• **SOURCE EXTRACT**
——

In a number of Packet Pushers episodes, I’ve been referring to the nature of the data centre designs shifting from “North-South” type designs to “East-West-North-South”. Lets dig into this terminology a bit and show us
Spanning Tree is always North / South
I’m reasonably confident that most people who read this will comprehend how a switching network will use spanning tree to create a TREE.
It will look something like this where the sore switches are configured to act as the ‘root’ of the spanning tree, and traffic flows to core to the edge. More correctly, traffic always flows from edge to core to edge and always in a fixed direction. Because we tend to draw the core at the top of the diagram, and shows connections to the distribution and access layers as connecting down the hierarchy, we tend to see a ‘top to bottom’ or north-south distribution of data traffic flows.
Where this model fails, is that bandwidth between servers that are on two branches must cross the core of the network as shown in this network diagram.
The Weakness is the Core Switch Interconnect
The challenge with this is that the connection between the core switches can become heavily overloaded, especially in networks where the server fanout is large and commonly occurs in heavily virtualised network. To some extent, this is a new problem. Previously, the core switches would be interconnected with an EtherChannel that would provide multi-gigabit connectivity, and recently we saw the introduction of 10GbE ports which allowed for further increases in the core capacity.
Now that servers are connected and 10GbE, and the addition of storage data means that sustained traffic flows have increased, and not just by twenty or fifty percent. Storage data (whether iSCSI, NFS or even FCoE) means that these designs won’t last much longer.
Currently, it’s convention to locate the storage arrays close to the core network switches so as to reduce the workload in the branches of the tree which isn’t a bad strategy. But this doesn’t account for the East-West migration of virtual machines.
Layer 2 Multipath Switch Networking
Layer 2 Multipath (L2MP) refers to the recent developments in Data Centre networks where the core switch can no longer handle all the load. That is, if you have a three hundred physical servers and each physical servers hosts twenty virtual machines, then the gross data load including storage traffic will easily exceed the interconnect. We talk about the development of data centre models that support east-west traffic flows.
In this type of design, we can see that a L2MP core, regardless of the type – Big Brother or Borg style, means that bandwidth does not choke around any specific point in the network. So not only does the network support the traditional North/South bandwidth alignment that we have today, which creates artificial limits on how we can locate and distribute servers inside existing data centre networks, we are now able to provide East/West bandwidth to support loads that are dynamically moved around the data centre with a lesser degree of concern for key choke points that exist in legacy designs.
This especially applies to converged network where the storage data creates new loads that increase the sustained usage of the Ethernet network.
Also, because hot spots can exist in the network core as traffic loads migrate around the network edge points, the L2MP allows for additional connections to be added as needed. Note that adding does not have the potential service impact and risk profile that making changes to spanning tree presents. Therefore, the network becomes more flexible (or less “crystalline” is the term that I use).
Note that the terms Borg and Big Brother are fully described in http://blog.ioshints.info/2011/03/data-center-fabric-architectures.html blog post from Ivan Pepelnjak.
The EtherealMind View
It’s worth noting that these changes are key to successfully addressing the networking requirements for virtualisation. Hopefull this helps to explain some of the reason that new switch architectures from Juniper and Cisco that relate to Fabric networking are important.
It’s worth noting that this problem is also related to the topic of Bisectional Bandwidth and the measurement of the server to server bandwidth as a function of the architecture. I wrote about this in this blog post : http://etherealmind.com/bisectional-bandwidth-l2mp-trill-bridges-design-value/

——

• **DATA SECTION**
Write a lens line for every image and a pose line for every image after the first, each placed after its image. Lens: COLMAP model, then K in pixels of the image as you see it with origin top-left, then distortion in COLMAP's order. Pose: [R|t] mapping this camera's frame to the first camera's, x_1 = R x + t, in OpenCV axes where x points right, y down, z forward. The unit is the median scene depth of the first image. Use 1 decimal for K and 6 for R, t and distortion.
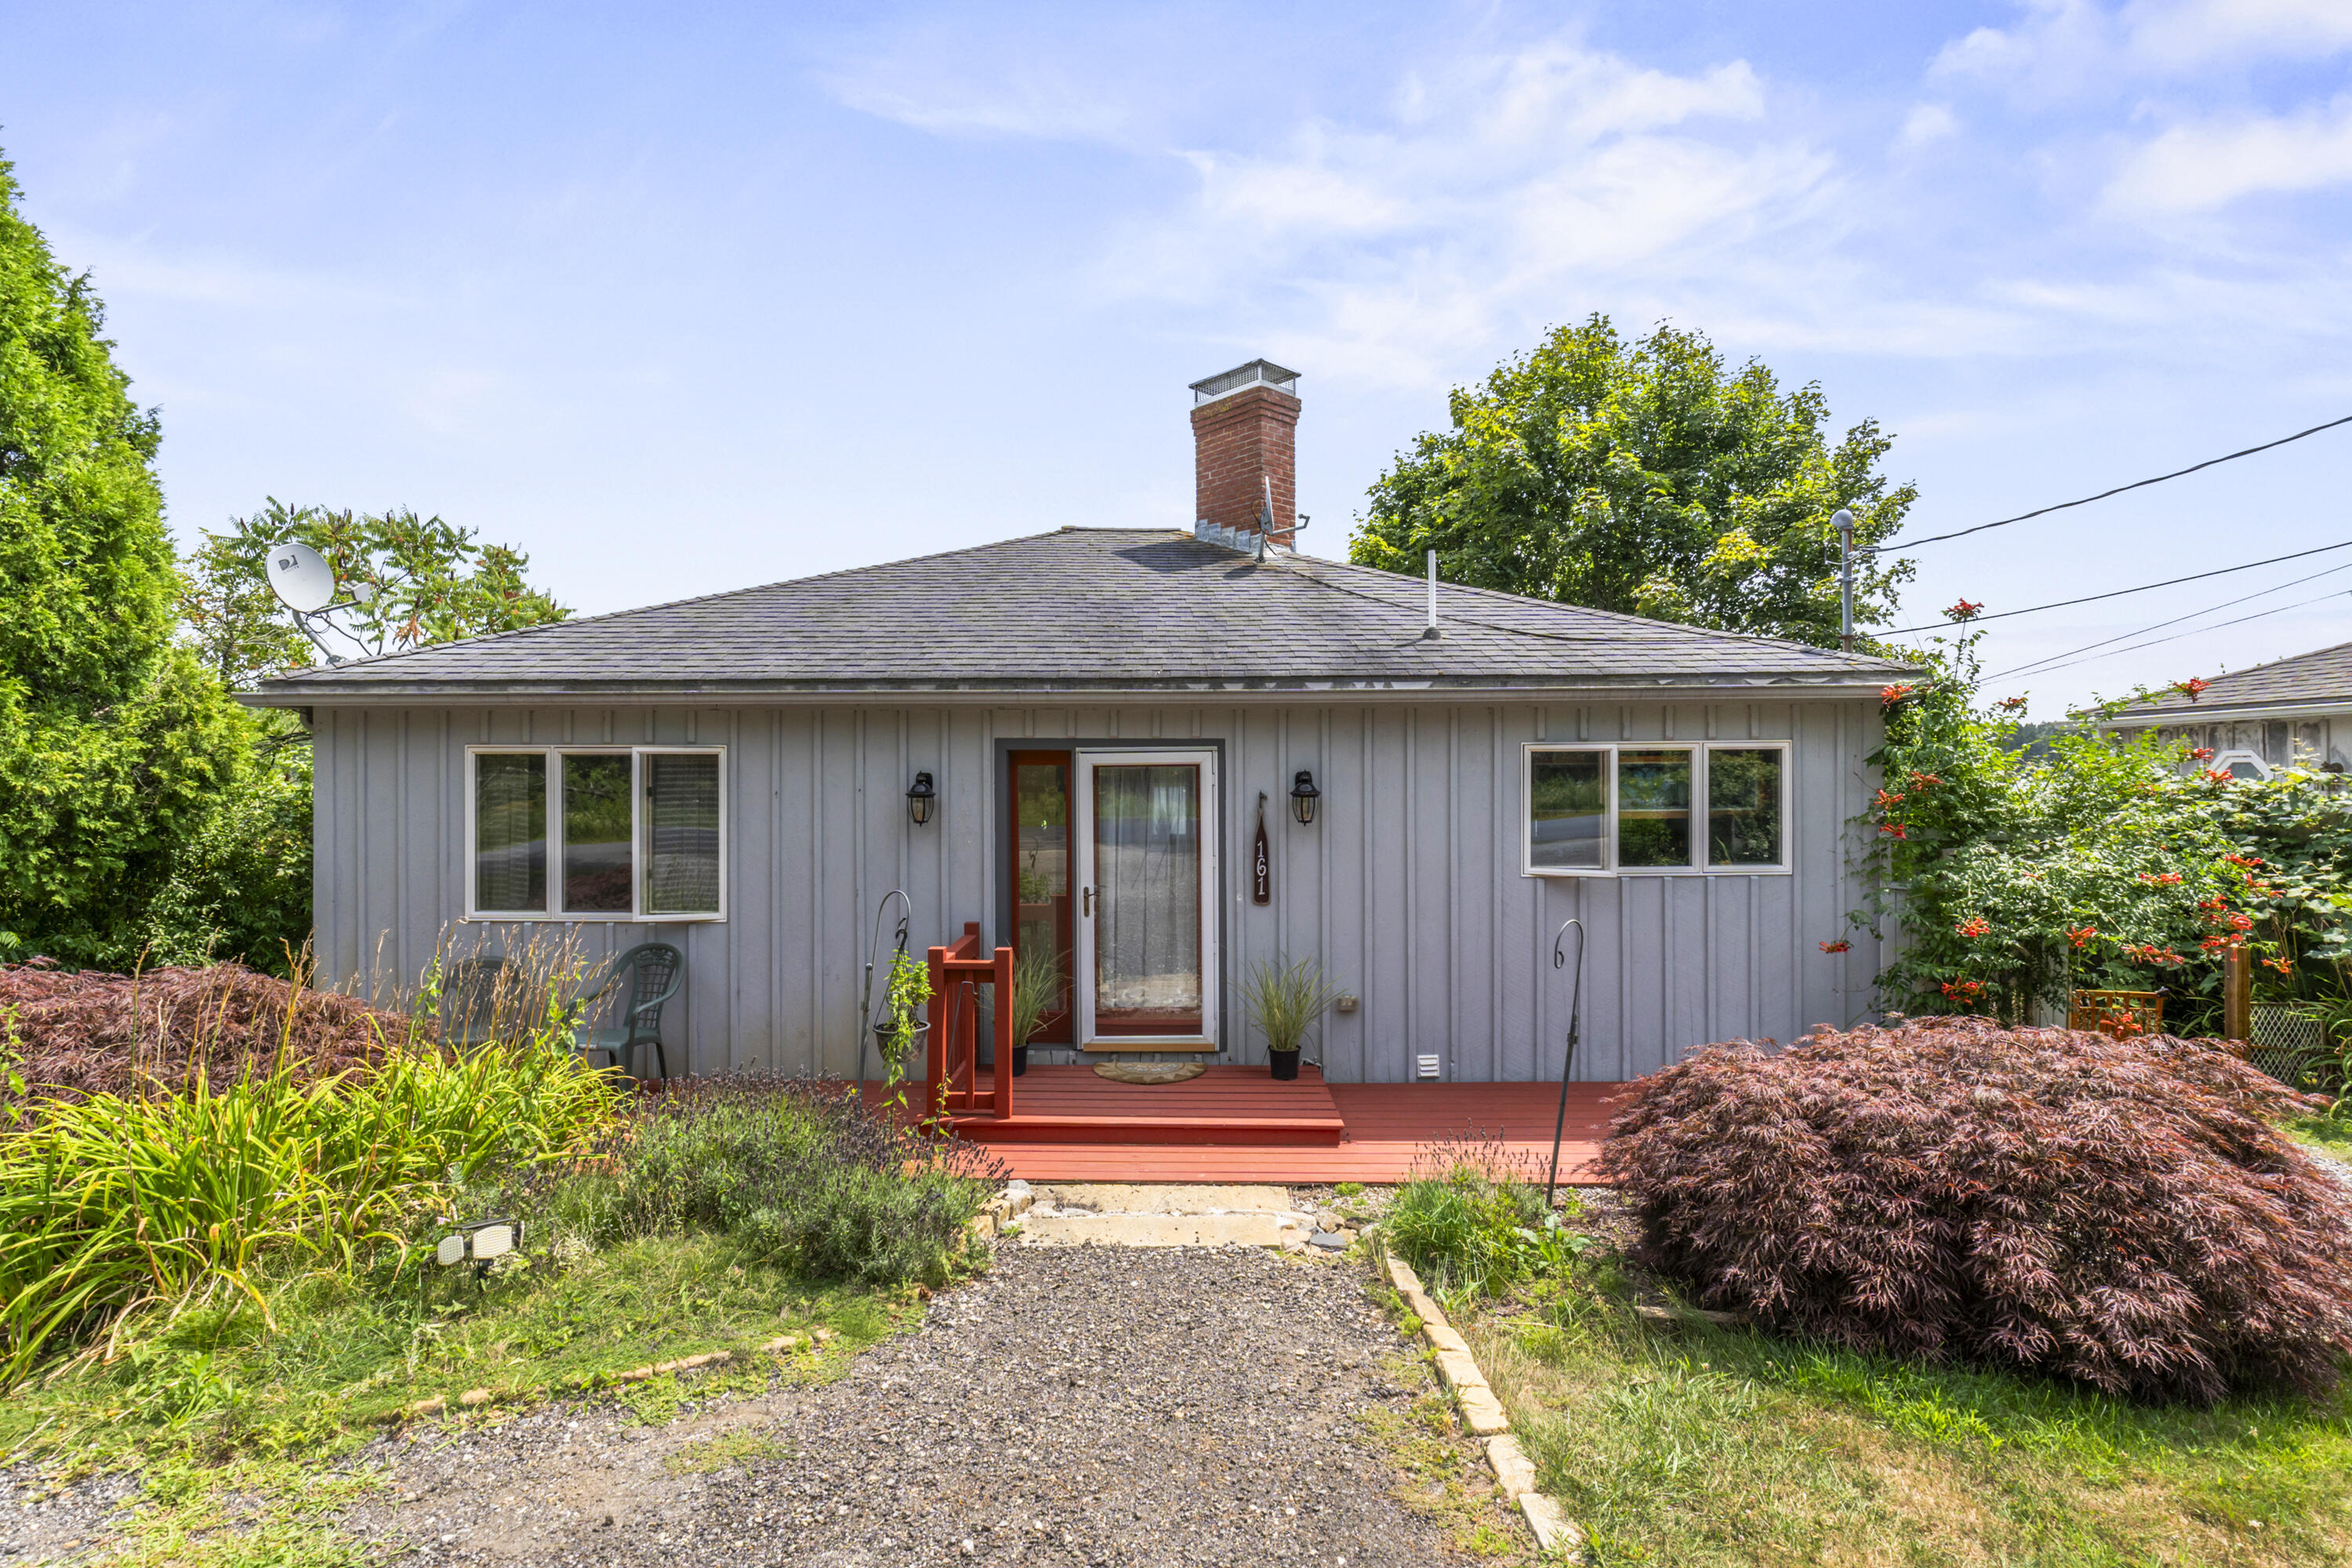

——

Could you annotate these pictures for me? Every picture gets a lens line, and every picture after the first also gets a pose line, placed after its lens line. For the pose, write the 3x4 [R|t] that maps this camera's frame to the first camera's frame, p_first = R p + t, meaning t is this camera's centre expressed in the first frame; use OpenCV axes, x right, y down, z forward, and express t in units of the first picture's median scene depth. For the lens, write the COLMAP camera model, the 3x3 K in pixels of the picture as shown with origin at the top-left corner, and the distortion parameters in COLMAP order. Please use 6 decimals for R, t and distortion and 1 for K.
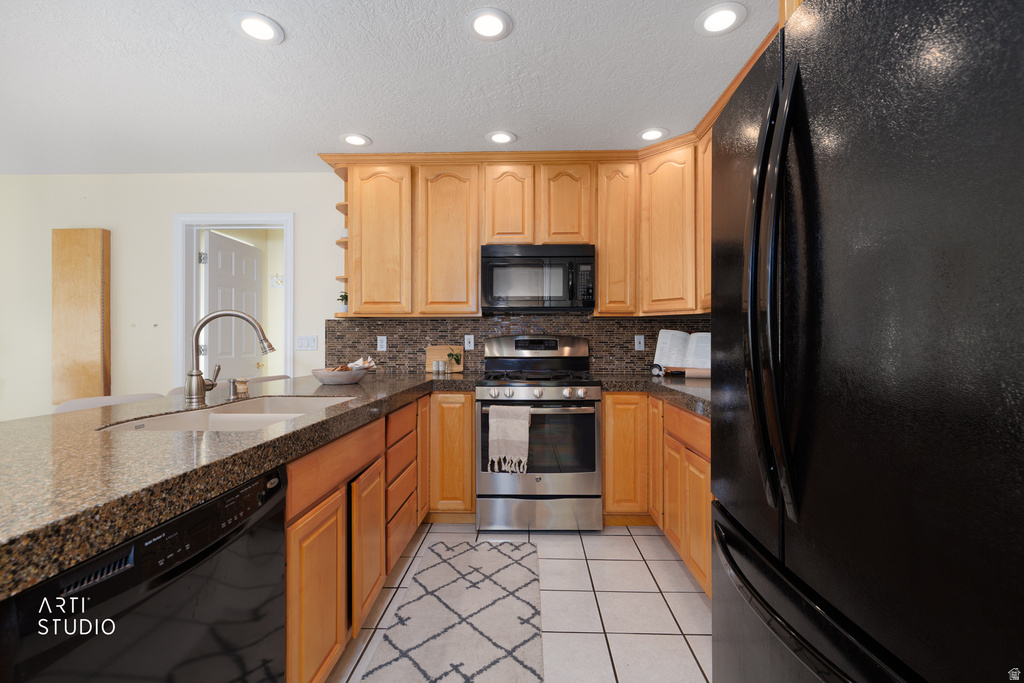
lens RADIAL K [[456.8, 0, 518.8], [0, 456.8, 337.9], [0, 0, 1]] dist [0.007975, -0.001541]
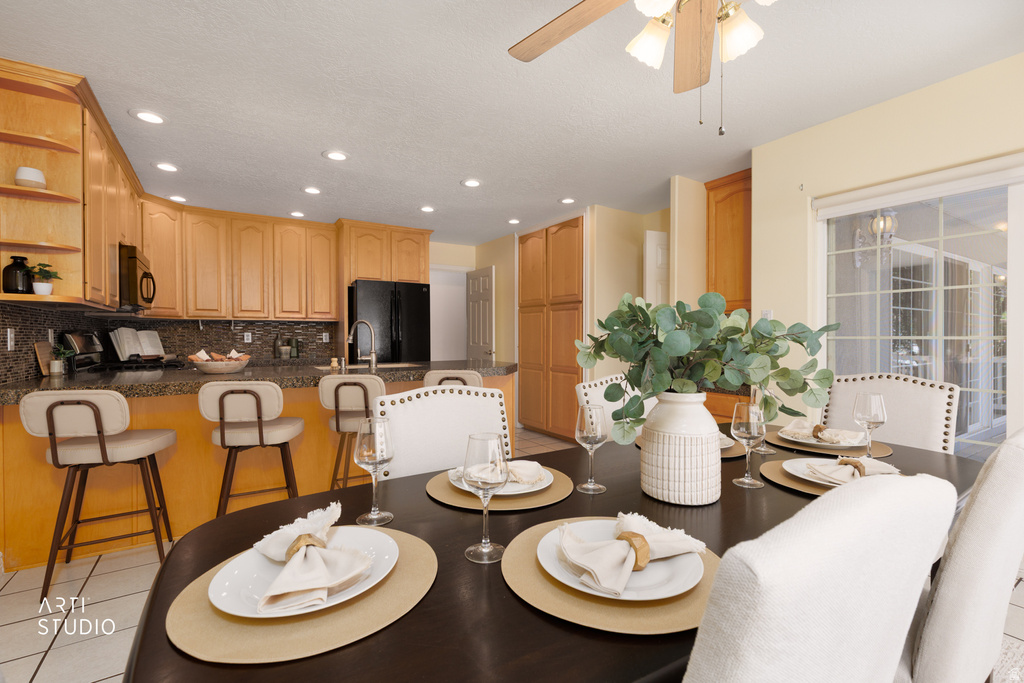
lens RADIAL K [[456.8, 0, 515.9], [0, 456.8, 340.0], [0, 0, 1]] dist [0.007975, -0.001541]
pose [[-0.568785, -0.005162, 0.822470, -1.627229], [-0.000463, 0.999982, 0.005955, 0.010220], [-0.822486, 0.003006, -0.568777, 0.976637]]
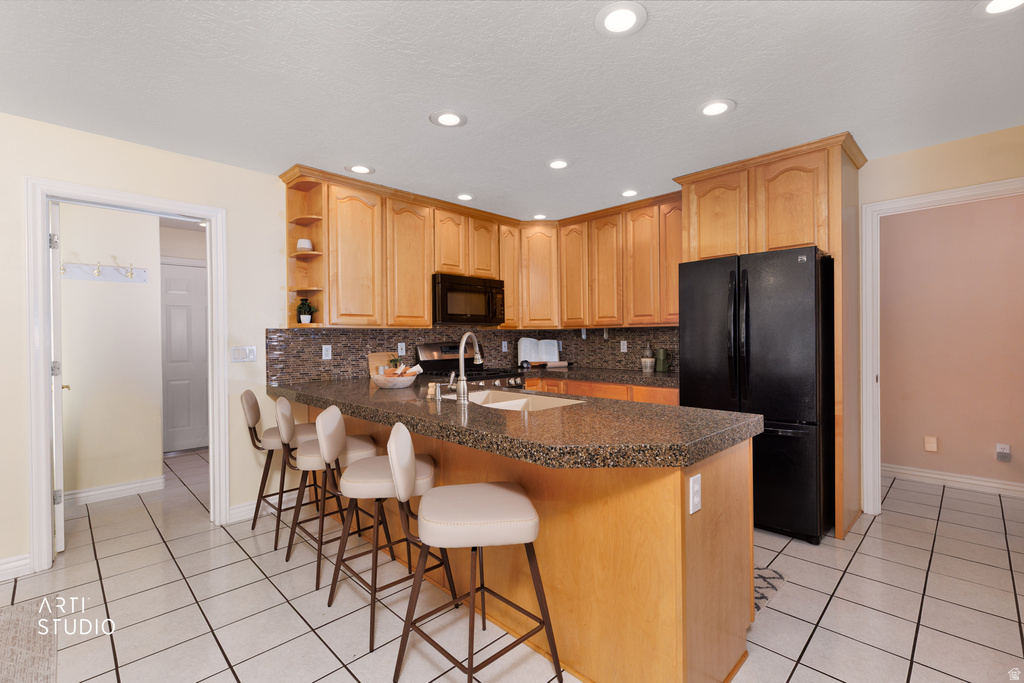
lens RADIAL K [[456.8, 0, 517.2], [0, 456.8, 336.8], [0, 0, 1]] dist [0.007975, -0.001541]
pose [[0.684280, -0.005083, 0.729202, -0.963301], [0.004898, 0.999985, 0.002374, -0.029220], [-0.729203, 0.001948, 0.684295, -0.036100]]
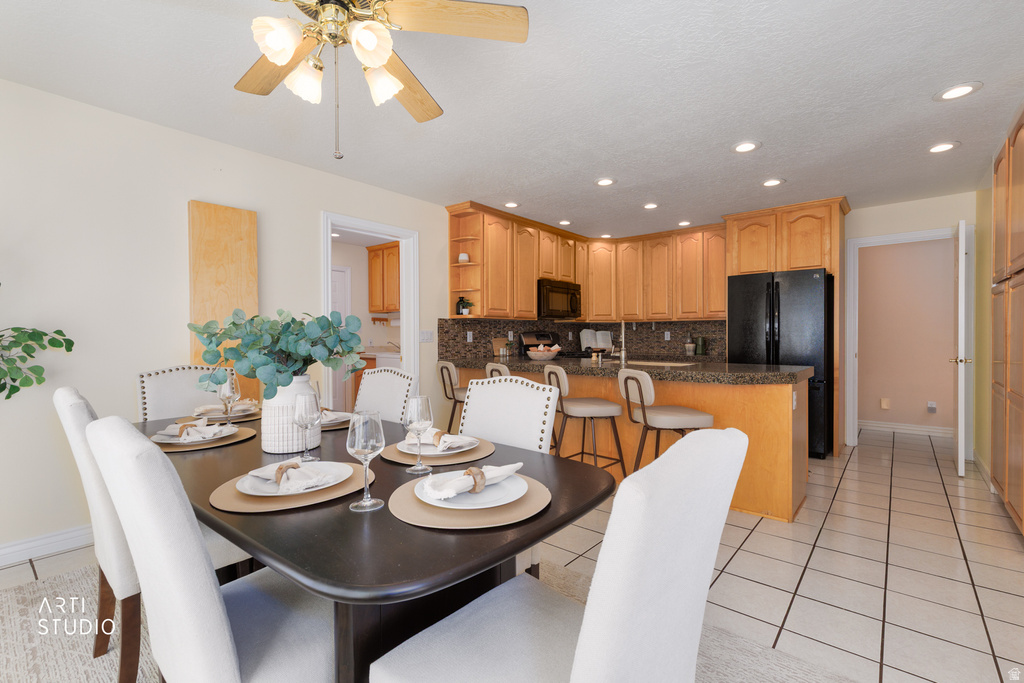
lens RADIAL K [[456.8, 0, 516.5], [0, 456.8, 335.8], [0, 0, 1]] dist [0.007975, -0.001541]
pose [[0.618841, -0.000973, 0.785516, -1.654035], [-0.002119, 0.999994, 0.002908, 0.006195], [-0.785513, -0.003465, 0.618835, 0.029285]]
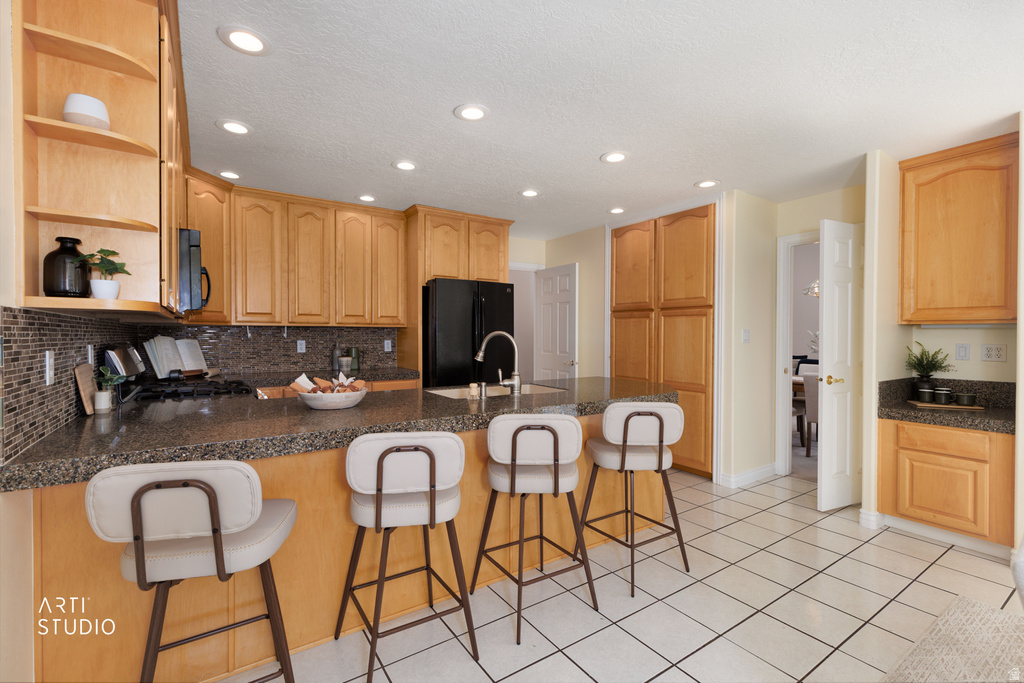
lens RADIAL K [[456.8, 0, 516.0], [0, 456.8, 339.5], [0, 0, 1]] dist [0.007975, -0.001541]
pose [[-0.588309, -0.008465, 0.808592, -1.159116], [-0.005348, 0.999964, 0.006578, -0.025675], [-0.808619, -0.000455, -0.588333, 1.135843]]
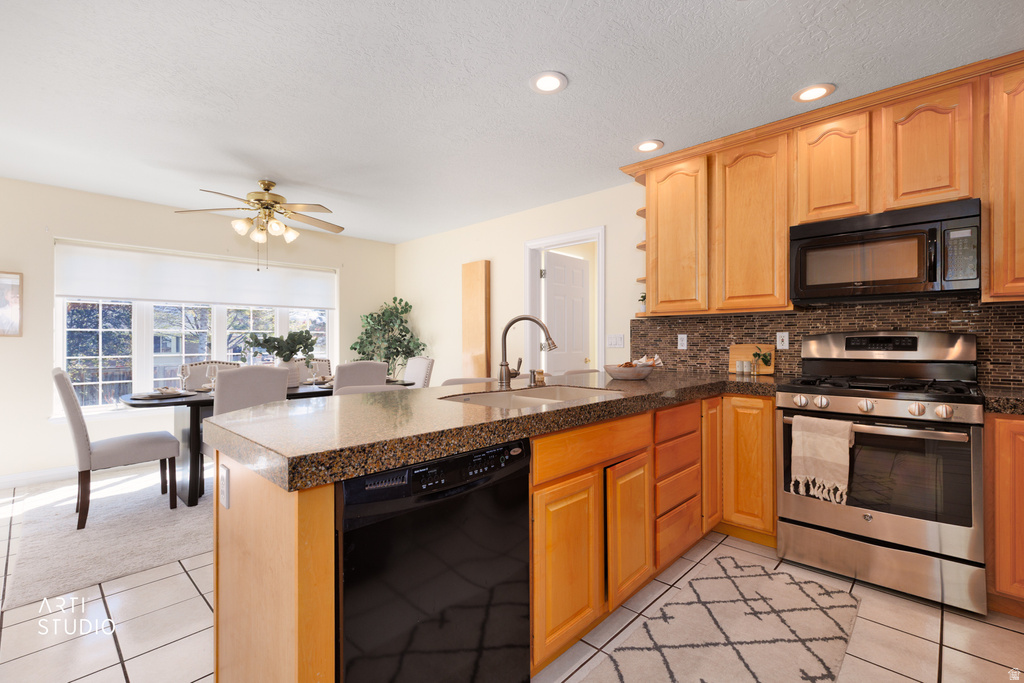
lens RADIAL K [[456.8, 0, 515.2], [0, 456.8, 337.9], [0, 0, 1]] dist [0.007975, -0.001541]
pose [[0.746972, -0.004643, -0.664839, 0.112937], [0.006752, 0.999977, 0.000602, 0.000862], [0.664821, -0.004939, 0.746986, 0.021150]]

——

According to the text on data center traffic flows, where is it currently conventional to place the storage arrays?

Close to the core network switches.